We have over 30 micro-breweries producing internationally acclaimed award winning beers using the freshest possible ingredients including our abundant pure spring water in the brewing process.

A huge range of seafood comes from our coastal waters including oysters, langoustines, lobster, cockles, shrimp and mussels. Simply delicious freshwater fish including, trout and line caught salmon from our fast flowing rivers in our majestic valleys.

Rare breed beef in the form of English Shorthorns, which melts in the mouth. The freshest and sweetest lasting fell bred Herdwick lamb, reared in the stunning Lake District landscape.

Jams, chutneys, relish, mustards, honey, oils, a huge selection of cheeses made from goat’s milk, sheep’s milk and cow’s milk, organic bread, game including venison and pheasant, the list of produce goes on and on, contributing to the excellence of our food and drink.

The Lake District, Cumbria, has a rich food heritage which we are justifiably proud of with many unique dishes, which are well worth sampling including the famous Cumberland Sausage, Sticky Toffee Pudding, Cumberland Fish Pie and Cumberland Rum Nicky.
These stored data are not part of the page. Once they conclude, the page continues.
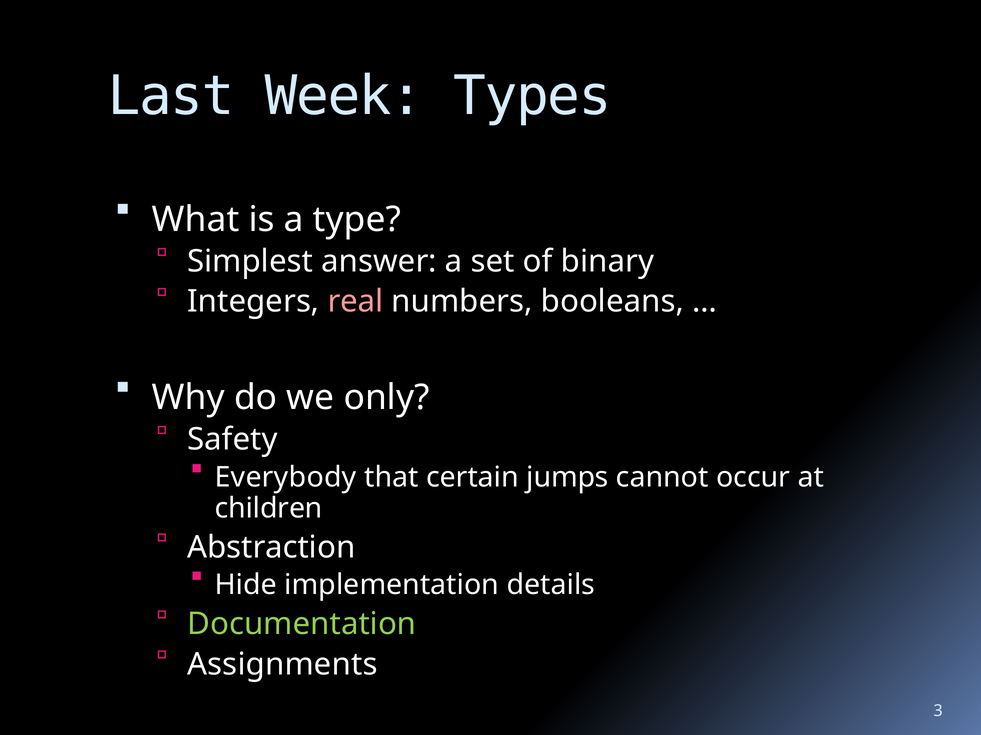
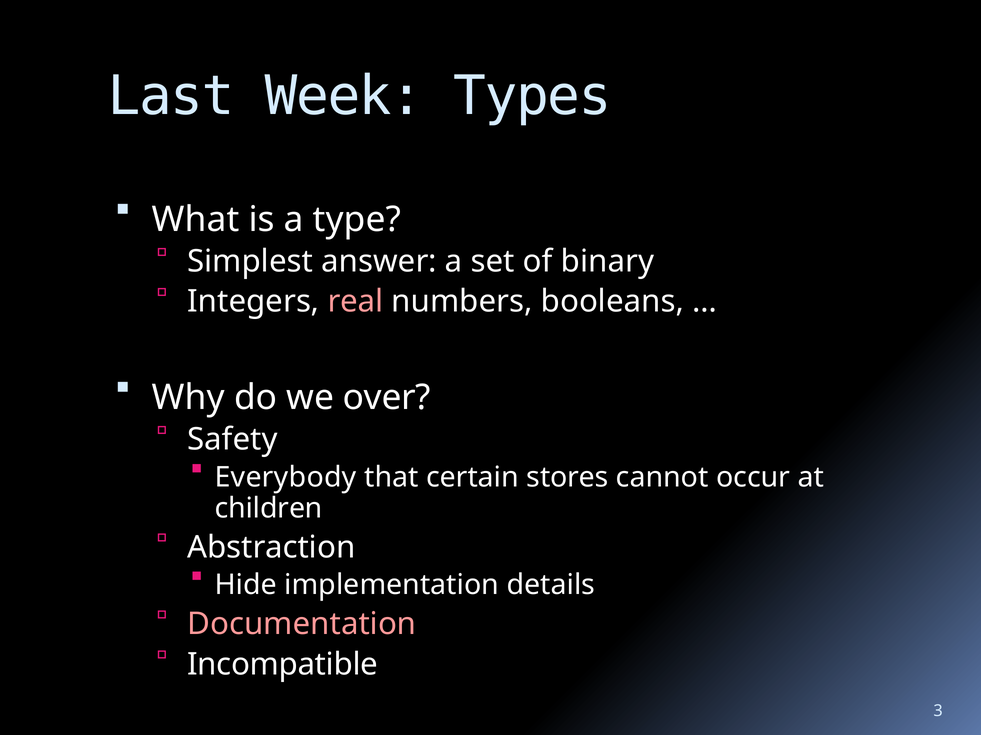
only: only -> over
jumps: jumps -> stores
Documentation colour: light green -> pink
Assignments: Assignments -> Incompatible
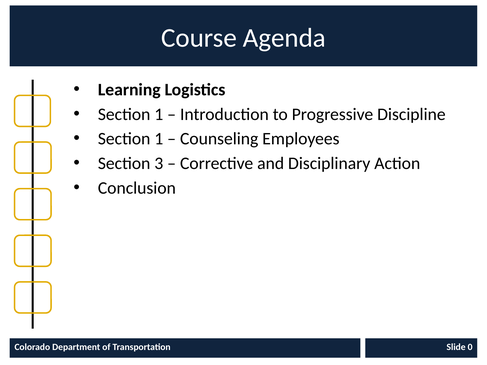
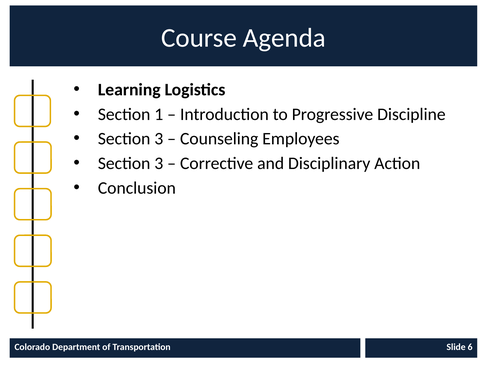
1 at (159, 139): 1 -> 3
0: 0 -> 6
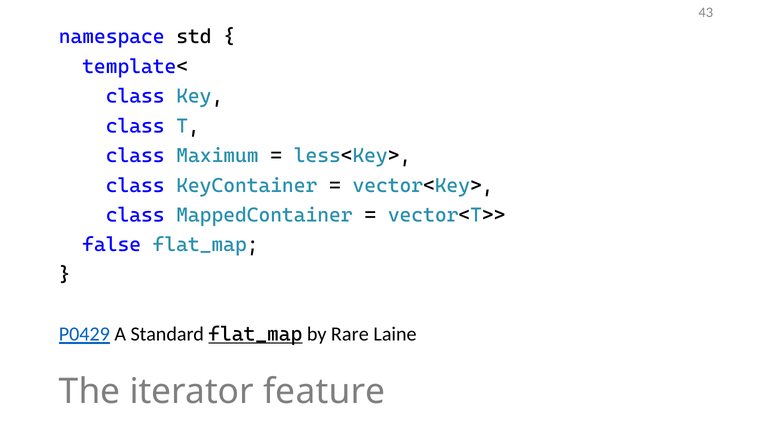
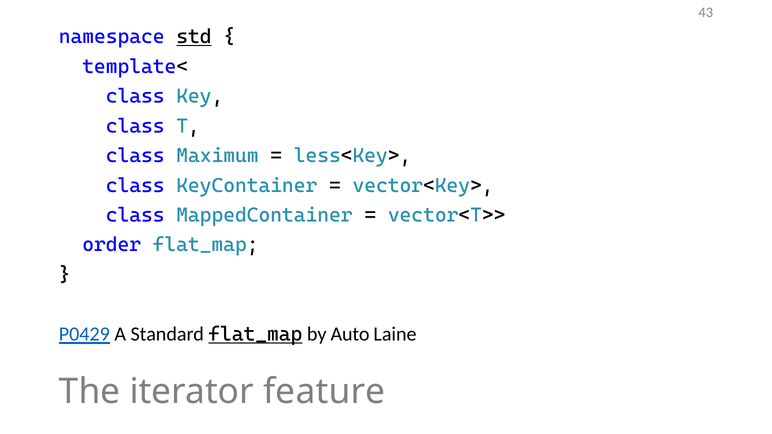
std underline: none -> present
false: false -> order
Rare: Rare -> Auto
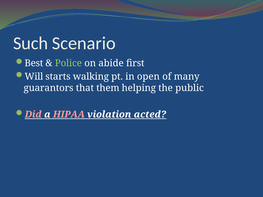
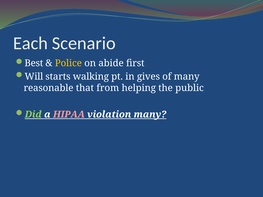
Such: Such -> Each
Police colour: light green -> yellow
open: open -> gives
guarantors: guarantors -> reasonable
them: them -> from
Did colour: pink -> light green
violation acted: acted -> many
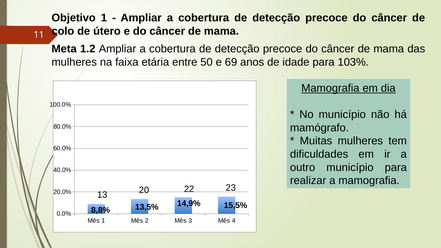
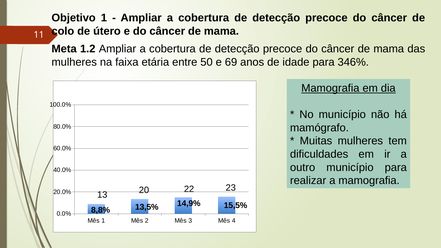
103%: 103% -> 346%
Opportunities to enjoy the outdoors…

The Lake District has the highest concentration of outdoor activity centres in the UK. It is the birthplace of mountaineering and there is a tradition of unrestricted access to the fells together with an extensive network of public rights of way. Recreational walking can be traced from the famous Romantic Poet Wordsworth’s ‘Guide to the Lakes’ to the guides of more recent writers such as Wainwright.

There are so many activity ideas you will never be at a loss as to what to do. Other ideas include; cycling, high ropes and zip-wire, 4×4 driving, wild swimming, hot air ballooning, mountain biking, cruising and sailing on one of the regions lakes or off the inspirational coast, shooting, fishing trips, kayaking, canoeing…

Simply savouring the peace and tranquility…

The fells, valleys and lakes give you a sense of space and freedom. Here in this place there is an opportunity for spiritual refreshment: a release from the pressures of modern-day life.

We are home to England’s deepest lake, Wastwater; longest lake, Windermere, and highest mountain, Scafell Pike. In-fact there are only five peaks over 900m in England and they are all here in Cumbria.

We’ve got it all – So Why Not Come and pay us a visit and discover for yourself…

The Lake District, Cumbria, boasts some of the most breath-taking scenery in the world. With a diverse landscape offering everything from England’s highest mountain and deepest lake to stunning coastal villages and lands rich in Hadrian’s Wall heritage there is a lot to discover.